Nothing but the records themselves, exactly as written, should appear in the reply; leave out the pictures.

Start of Supplied information

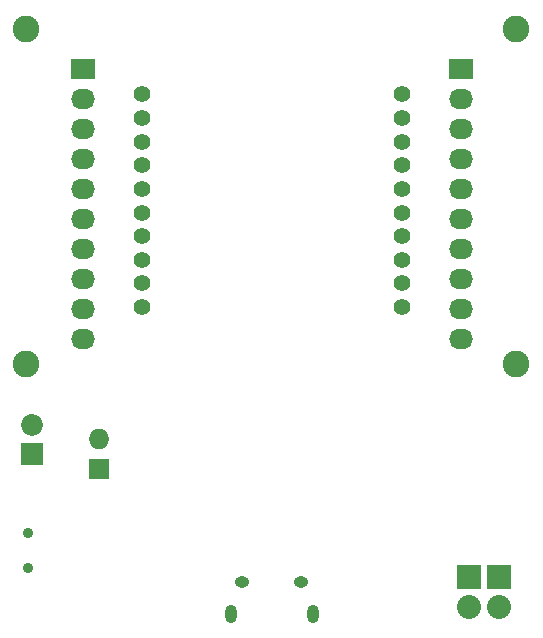
<source format=gbr>
G04 #@! TF.FileFunction,Soldermask,Bot*
%FSLAX46Y46*%
G04 Gerber Fmt 4.6, Leading zero omitted, Abs format (unit mm)*
G04 Created by KiCad (PCBNEW 4.0.4-stable) date 01/27/17 12:31:46*
%MOMM*%
%LPD*%
G01*
G04 APERTURE LIST*
%ADD10C,0.100000*%
%ADD11C,2.260600*%
%ADD12C,0.900000*%
%ADD13C,1.400000*%
%ADD14O,1.250000X0.950000*%
%ADD15O,1.000000X1.550000*%
%ADD16R,1.850000X1.850000*%
%ADD17C,1.850000*%
%ADD18R,2.032000X1.727200*%
%ADD19O,2.032000X1.727200*%
%ADD20R,2.032000X2.032000*%
%ADD21O,2.032000X2.032000*%
%ADD22R,1.727200X1.727200*%
%ADD23O,1.727200X1.727200*%
G04 APERTURE END LIST*
D10*
D11*
X128200000Y-71600000D03*
D12*
X128325000Y-114290000D03*
X128325000Y-117290000D03*
D13*
X160000000Y-77160000D03*
X160000000Y-79160000D03*
X160000000Y-81160000D03*
X160000000Y-83160000D03*
X160000000Y-85160000D03*
X160000000Y-87160000D03*
X160000000Y-89160000D03*
X160000000Y-91160000D03*
X160000000Y-93160000D03*
X160000000Y-95160000D03*
X138000000Y-95160000D03*
X138000000Y-93160000D03*
X138000000Y-91160000D03*
X138000000Y-89160000D03*
X138000000Y-87160000D03*
X138000000Y-85160000D03*
X138000000Y-83160000D03*
X138000000Y-81160000D03*
X138000000Y-79160000D03*
X138000000Y-77160000D03*
D14*
X146499100Y-118420000D03*
X151499100Y-118420000D03*
D15*
X145499100Y-121120000D03*
X152499100Y-121120000D03*
D16*
X128680000Y-107610000D03*
D17*
X128680000Y-105110000D03*
D18*
X133000000Y-75000000D03*
D19*
X133000000Y-77540000D03*
X133000000Y-80080000D03*
X133000000Y-82620000D03*
X133000000Y-85160000D03*
X133000000Y-87700000D03*
X133000000Y-90240000D03*
X133000000Y-92780000D03*
X133000000Y-95320000D03*
X133000000Y-97860000D03*
D20*
X168240000Y-118000000D03*
D21*
X168240000Y-120540000D03*
D20*
X165700000Y-118000000D03*
D21*
X165700000Y-120540000D03*
D18*
X165000000Y-75000000D03*
D19*
X165000000Y-77540000D03*
X165000000Y-80080000D03*
X165000000Y-82620000D03*
X165000000Y-85160000D03*
X165000000Y-87700000D03*
X165000000Y-90240000D03*
X165000000Y-92780000D03*
X165000000Y-95320000D03*
X165000000Y-97860000D03*
D22*
X134360000Y-108910000D03*
D23*
X134360000Y-106370000D03*
D11*
X128200000Y-100000000D03*
X169700000Y-100000000D03*
X169700000Y-71600000D03*
M02*

</source>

End of Supplied information

## Response to the task
<source format=gbr>
G04 #@! TF.FileFunction,Soldermask,Bot*
%FSLAX46Y46*%
G04 Gerber Fmt 4.6, Leading zero omitted, Abs format (unit mm)*
G04 Created by KiCad (PCBNEW 4.0.4-stable) date 01/27/17 12:31:46*
%MOMM*%
%LPD*%
G01*
G04 APERTURE LIST*
%ADD10C,0.100000*%
%ADD11C,2.260600*%
%ADD12C,0.900000*%
%ADD13C,1.400000*%
%ADD14O,1.250000X0.950000*%
%ADD15O,1.000000X1.550000*%
%ADD16R,1.850000X1.850000*%
%ADD17C,1.850000*%
%ADD18R,2.032000X1.727200*%
%ADD19O,2.032000X1.727200*%
%ADD20R,2.032000X2.032000*%
%ADD21O,2.032000X2.032000*%
%ADD22R,1.727200X1.727200*%
%ADD23O,1.727200X1.727200*%
G04 APERTURE END LIST*
D10*
D11*
X128200000Y-71600000D03*
D12*
X128325000Y-114290000D03*
X128325000Y-117290000D03*
D13*
X160000000Y-77160000D03*
X160000000Y-79160000D03*
X160000000Y-81160000D03*
X160000000Y-83160000D03*
X160000000Y-85160000D03*
X160000000Y-87160000D03*
X160000000Y-89160000D03*
X160000000Y-91160000D03*
X160000000Y-93160000D03*
X160000000Y-95160000D03*
X138000000Y-95160000D03*
X138000000Y-93160000D03*
X138000000Y-91160000D03*
X138000000Y-89160000D03*
X138000000Y-87160000D03*
X138000000Y-85160000D03*
X138000000Y-83160000D03*
X138000000Y-81160000D03*
X138000000Y-79160000D03*
X138000000Y-77160000D03*
D14*
X146499100Y-118420000D03*
X151499100Y-118420000D03*
D15*
X145499100Y-121120000D03*
X152499100Y-121120000D03*
D16*
X128680000Y-107610000D03*
D17*
X128680000Y-105110000D03*
D18*
X133000000Y-75000000D03*
D19*
X133000000Y-77540000D03*
X133000000Y-80080000D03*
X133000000Y-82620000D03*
X133000000Y-85160000D03*
X133000000Y-87700000D03*
X133000000Y-90240000D03*
X133000000Y-92780000D03*
X133000000Y-95320000D03*
X133000000Y-97860000D03*
D20*
X168240000Y-118000000D03*
D21*
X168240000Y-120540000D03*
D20*
X165700000Y-118000000D03*
D21*
X165700000Y-120540000D03*
D18*
X165000000Y-75000000D03*
D19*
X165000000Y-77540000D03*
X165000000Y-80080000D03*
X165000000Y-82620000D03*
X165000000Y-85160000D03*
X165000000Y-87700000D03*
X165000000Y-90240000D03*
X165000000Y-92780000D03*
X165000000Y-95320000D03*
X165000000Y-97860000D03*
D22*
X134360000Y-108910000D03*
D23*
X134360000Y-106370000D03*
D11*
X128200000Y-100000000D03*
X169700000Y-100000000D03*
X169700000Y-71600000D03*
M02*

</source>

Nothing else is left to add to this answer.